What you are asked to do » Repeat the records. Match each character exactly.

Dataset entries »

....

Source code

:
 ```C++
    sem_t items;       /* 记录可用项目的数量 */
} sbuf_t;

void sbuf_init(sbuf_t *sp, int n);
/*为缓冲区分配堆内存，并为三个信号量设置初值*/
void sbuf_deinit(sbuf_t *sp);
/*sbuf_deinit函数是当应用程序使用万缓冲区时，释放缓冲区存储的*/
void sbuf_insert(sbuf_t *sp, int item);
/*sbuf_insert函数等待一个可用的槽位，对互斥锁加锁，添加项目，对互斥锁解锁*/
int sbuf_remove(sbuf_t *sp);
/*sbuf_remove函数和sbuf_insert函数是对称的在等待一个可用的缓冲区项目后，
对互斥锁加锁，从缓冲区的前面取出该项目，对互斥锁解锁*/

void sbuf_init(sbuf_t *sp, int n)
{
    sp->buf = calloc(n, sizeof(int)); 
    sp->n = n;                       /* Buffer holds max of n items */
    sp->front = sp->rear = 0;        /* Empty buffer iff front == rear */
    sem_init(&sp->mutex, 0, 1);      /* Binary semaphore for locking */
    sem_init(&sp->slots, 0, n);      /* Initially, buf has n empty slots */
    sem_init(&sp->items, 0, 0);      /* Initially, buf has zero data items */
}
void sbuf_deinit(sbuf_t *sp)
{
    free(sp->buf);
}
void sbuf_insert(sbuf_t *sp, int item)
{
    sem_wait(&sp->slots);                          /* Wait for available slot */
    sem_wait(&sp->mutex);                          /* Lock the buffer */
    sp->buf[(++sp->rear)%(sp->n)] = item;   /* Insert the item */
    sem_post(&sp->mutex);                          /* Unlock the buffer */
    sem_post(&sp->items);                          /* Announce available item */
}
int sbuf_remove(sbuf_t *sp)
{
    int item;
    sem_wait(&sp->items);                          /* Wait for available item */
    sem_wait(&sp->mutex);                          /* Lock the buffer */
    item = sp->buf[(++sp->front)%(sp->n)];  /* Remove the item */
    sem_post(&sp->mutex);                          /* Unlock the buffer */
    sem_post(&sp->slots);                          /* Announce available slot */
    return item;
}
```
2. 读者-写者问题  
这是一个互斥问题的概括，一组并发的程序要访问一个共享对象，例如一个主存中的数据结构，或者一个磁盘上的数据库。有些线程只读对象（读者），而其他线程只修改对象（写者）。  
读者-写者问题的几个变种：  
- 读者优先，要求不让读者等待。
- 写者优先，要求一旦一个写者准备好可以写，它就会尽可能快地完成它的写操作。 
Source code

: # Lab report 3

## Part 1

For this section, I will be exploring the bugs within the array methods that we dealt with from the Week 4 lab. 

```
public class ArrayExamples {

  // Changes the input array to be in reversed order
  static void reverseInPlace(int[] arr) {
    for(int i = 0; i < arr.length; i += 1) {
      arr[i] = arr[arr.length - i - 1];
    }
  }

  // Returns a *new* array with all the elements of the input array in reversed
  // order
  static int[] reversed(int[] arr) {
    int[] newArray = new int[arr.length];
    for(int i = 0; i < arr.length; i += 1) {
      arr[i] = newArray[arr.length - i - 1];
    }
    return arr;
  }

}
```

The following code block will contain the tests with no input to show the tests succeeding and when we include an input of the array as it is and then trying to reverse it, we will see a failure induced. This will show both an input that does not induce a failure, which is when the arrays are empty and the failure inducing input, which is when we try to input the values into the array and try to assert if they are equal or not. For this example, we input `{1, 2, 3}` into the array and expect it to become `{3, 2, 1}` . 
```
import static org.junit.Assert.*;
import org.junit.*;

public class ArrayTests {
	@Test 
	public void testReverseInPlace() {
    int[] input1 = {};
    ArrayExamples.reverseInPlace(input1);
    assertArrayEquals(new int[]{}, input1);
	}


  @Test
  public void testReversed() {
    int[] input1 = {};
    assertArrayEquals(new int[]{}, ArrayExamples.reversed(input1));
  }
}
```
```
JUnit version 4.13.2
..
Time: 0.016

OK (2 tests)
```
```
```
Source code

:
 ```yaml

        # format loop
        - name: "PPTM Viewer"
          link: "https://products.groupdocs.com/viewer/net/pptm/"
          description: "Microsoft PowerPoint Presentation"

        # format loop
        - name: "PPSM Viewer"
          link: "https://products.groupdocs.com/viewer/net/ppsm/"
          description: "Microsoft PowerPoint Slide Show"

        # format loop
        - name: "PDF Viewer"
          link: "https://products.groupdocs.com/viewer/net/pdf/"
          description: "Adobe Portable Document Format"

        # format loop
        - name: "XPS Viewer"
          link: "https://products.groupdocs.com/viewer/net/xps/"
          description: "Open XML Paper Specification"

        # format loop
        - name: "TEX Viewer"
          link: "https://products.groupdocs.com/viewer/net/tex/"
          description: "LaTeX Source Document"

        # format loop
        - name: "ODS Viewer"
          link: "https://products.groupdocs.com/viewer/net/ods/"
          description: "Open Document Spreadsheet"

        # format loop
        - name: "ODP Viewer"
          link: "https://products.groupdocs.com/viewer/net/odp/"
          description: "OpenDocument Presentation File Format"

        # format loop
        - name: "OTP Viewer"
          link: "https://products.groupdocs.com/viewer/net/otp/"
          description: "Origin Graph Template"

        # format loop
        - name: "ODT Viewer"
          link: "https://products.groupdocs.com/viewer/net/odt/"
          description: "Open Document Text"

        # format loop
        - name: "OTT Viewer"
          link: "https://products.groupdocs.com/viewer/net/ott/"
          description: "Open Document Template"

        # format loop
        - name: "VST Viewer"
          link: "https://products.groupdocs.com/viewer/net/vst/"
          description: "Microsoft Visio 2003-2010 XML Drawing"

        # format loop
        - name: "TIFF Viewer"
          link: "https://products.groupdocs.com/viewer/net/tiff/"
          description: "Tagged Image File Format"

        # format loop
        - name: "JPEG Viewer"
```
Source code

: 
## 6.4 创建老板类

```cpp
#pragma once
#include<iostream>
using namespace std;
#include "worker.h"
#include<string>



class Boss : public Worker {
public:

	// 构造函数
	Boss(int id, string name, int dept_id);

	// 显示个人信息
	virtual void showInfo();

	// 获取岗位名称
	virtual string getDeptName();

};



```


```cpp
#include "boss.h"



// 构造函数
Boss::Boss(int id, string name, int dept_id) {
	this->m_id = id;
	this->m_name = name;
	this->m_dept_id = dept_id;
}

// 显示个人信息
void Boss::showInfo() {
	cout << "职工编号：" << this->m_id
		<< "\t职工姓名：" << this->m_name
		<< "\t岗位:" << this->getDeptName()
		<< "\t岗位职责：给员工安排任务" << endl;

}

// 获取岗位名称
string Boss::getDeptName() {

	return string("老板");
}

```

....

Exercise response »
Source code

:
 ```C++
    sem_t items;       /* 记录可用项目的数量 */
} sbuf_t;

void sbuf_init(sbuf_t *sp, int n);
/*为缓冲区分配堆内存，并为三个信号量设置初值*/
void sbuf_deinit(sbuf_t *sp);
/*sbuf_deinit函数是当应用程序使用万缓冲区时，释放缓冲区存储的*/
void sbuf_insert(sbuf_t *sp, int item);
/*sbuf_insert函数等待一个可用的槽位，对互斥锁加锁，添加项目，对互斥锁解锁*/
int sbuf_remove(sbuf_t *sp);
/*sbuf_remove函数和sbuf_insert函数是对称的在等待一个可用的缓冲区项目后，
对互斥锁加锁，从缓冲区的前面取出该项目，对互斥锁解锁*/

void sbuf_init(sbuf_t *sp, int n)
{
    sp->buf = calloc(n, sizeof(int)); 
    sp->n = n;                       /* Buffer holds max of n items */
    sp->front = sp->rear = 0;        /* Empty buffer iff front == rear */
    sem_init(&sp->mutex, 0, 1);      /* Binary semaphore for locking */
    sem_init(&sp->slots, 0, n);      /* Initially, buf has n empty slots */
    sem_init(&sp->items, 0, 0);      /* Initially, buf has zero data items */
}
void sbuf_deinit(sbuf_t *sp)
{
    free(sp->buf);
}
void sbuf_insert(sbuf_t *sp, int item)
{
    sem_wait(&sp->slots);                          /* Wait for available slot */
    sem_wait(&sp->mutex);                          /* Lock the buffer */
    sp->buf[(++sp->rear)%(sp->n)] = item;   /* Insert the item */
    sem_post(&sp->mutex);                          /* Unlock the buffer */
    sem_post(&sp->items);                          /* Announce available item */
}
int sbuf_remove(sbuf_t *sp)
{
    int item;
    sem_wait(&sp->items);                          /* Wait for available item */
    sem_wait(&sp->mutex);                          /* Lock the buffer */
    item = sp->buf[(++sp->front)%(sp->n)];  /* Remove the item */
    sem_post(&sp->mutex);                          /* Unlock the buffer */
    sem_post(&sp->slots);                          /* Announce available slot */
    return item;
}
```
2. 读者-写者问题  
这是一个互斥问题的概括，一组并发的程序要访问一个共享对象，例如一个主存中的数据结构，或者一个磁盘上的数据库。有些线程只读对象（读者），而其他线程只修改对象（写者）。  
读者-写者问题的几个变种：  
- 读者优先，要求不让读者等待。
- 写者优先，要求一旦一个写者准备好可以写，它就会尽可能快地完成它的写操作。 
Source code

: # Lab report 3

## Part 1

For this section, I will be exploring the bugs within the array methods that we dealt with from the Week 4 lab. 

```
public class ArrayExamples {

  // Changes the input array to be in reversed order
  static void reverseInPlace(int[] arr) {
    for(int i = 0; i < arr.length; i += 1) {
      arr[i] = arr[arr.length - i - 1];
    }
  }

  // Returns a *new* array with all the elements of the input array in reversed
  // order
  static int[] reversed(int[] arr) {
    int[] newArray = new int[arr.length];
    for(int i = 0; i < arr.length; i += 1) {
      arr[i] = newArray[arr.length - i - 1];
    }
    return arr;
  }

}
```

The following code block will contain the tests with no input to show the tests succeeding and when we include an input of the array as it is and then trying to reverse it, we will see a failure induced. This will show both an input that does not induce a failure, which is when the arrays are empty and the failure inducing input, which is when we try to input the values into the array and try to assert if they are equal or not. For this example, we input `{1, 2, 3}` into the array and expect it to become `{3, 2, 1}` . 
```
import static org.junit.Assert.*;
import org.junit.*;

public class ArrayTests {
	@Test 
	public void testReverseInPlace() {
    int[] input1 = {};
    ArrayExamples.reverseInPlace(input1);
    assertArrayEquals(new int[]{}, input1);
	}


  @Test
  public void testReversed() {
    int[] input1 = {};
    assertArrayEquals(new int[]{}, ArrayExamples.reversed(input1));
  }
}
```
```
JUnit version 4.13.2
..
Time: 0.016

OK (2 tests)
```
```
```
Source code

:
 ```yaml

        # format loop
        - name: "PPTM Viewer"
          link: "https://products.groupdocs.com/viewer/net/pptm/"
          description: "Microsoft PowerPoint Presentation"

        # format loop
        - name: "PPSM Viewer"
          link: "https://products.groupdocs.com/viewer/net/ppsm/"
          description: "Microsoft PowerPoint Slide Show"

        # format loop
        - name: "PDF Viewer"
          link: "https://products.groupdocs.com/viewer/net/pdf/"
          description: "Adobe Portable Document Format"

        # format loop
        - name: "XPS Viewer"
          link: "https://products.groupdocs.com/viewer/net/xps/"
          description: "Open XML Paper Specification"

        # format loop
        - name: "TEX Viewer"
          link: "https://products.groupdocs.com/viewer/net/tex/"
          description: "LaTeX Source Document"

        # format loop
        - name: "ODS Viewer"
          link: "https://products.groupdocs.com/viewer/net/ods/"
          description: "Open Document Spreadsheet"

        # format loop
        - name: "ODP Viewer"
          link: "https://products.groupdocs.com/viewer/net/odp/"
          description: "OpenDocument Presentation File Format"

        # format loop
        - name: "OTP Viewer"
          link: "https://products.groupdocs.com/viewer/net/otp/"
          description: "Origin Graph Template"

        # format loop
        - name: "ODT Viewer"
          link: "https://products.groupdocs.com/viewer/net/odt/"
          description: "Open Document Text"

        # format loop
        - name: "OTT Viewer"
          link: "https://products.groupdocs.com/viewer/net/ott/"
          description: "Open Document Template"

        # format loop
        - name: "VST Viewer"
          link: "https://products.groupdocs.com/viewer/net/vst/"
          description: "Microsoft Visio 2003-2010 XML Drawing"

        # format loop
        - name: "TIFF Viewer"
          link: "https://products.groupdocs.com/viewer/net/tiff/"
          description: "Tagged Image File Format"

        # format loop
        - name: "JPEG Viewer"
```
Source code

: 
## 6.4 创建老板类

```cpp
#pragma once
#include<iostream>
using namespace std;
#include "worker.h"
#include<string>



class Boss : public Worker {
public:

	// 构造函数
	Boss(int id, string name, int dept_id);

	// 显示个人信息
	virtual void showInfo();

	// 获取岗位名称
	virtual string getDeptName();

};



```


```cpp
#include "boss.h"



// 构造函数
Boss::Boss(int id, string name, int dept_id) {
	this->m_id = id;
	this->m_name = name;
	this->m_dept_id = dept_id;
}

// 显示个人信息
void Boss::showInfo() {
	cout << "职工编号：" << this->m_id
		<< "\t职工姓名：" << this->m_name
		<< "\t岗位:" << this->getDeptName()
		<< "\t岗位职责：给员工安排任务" << endl;

}

// 获取岗位名称
string Boss::getDeptName() {

	return string("老板");
}

```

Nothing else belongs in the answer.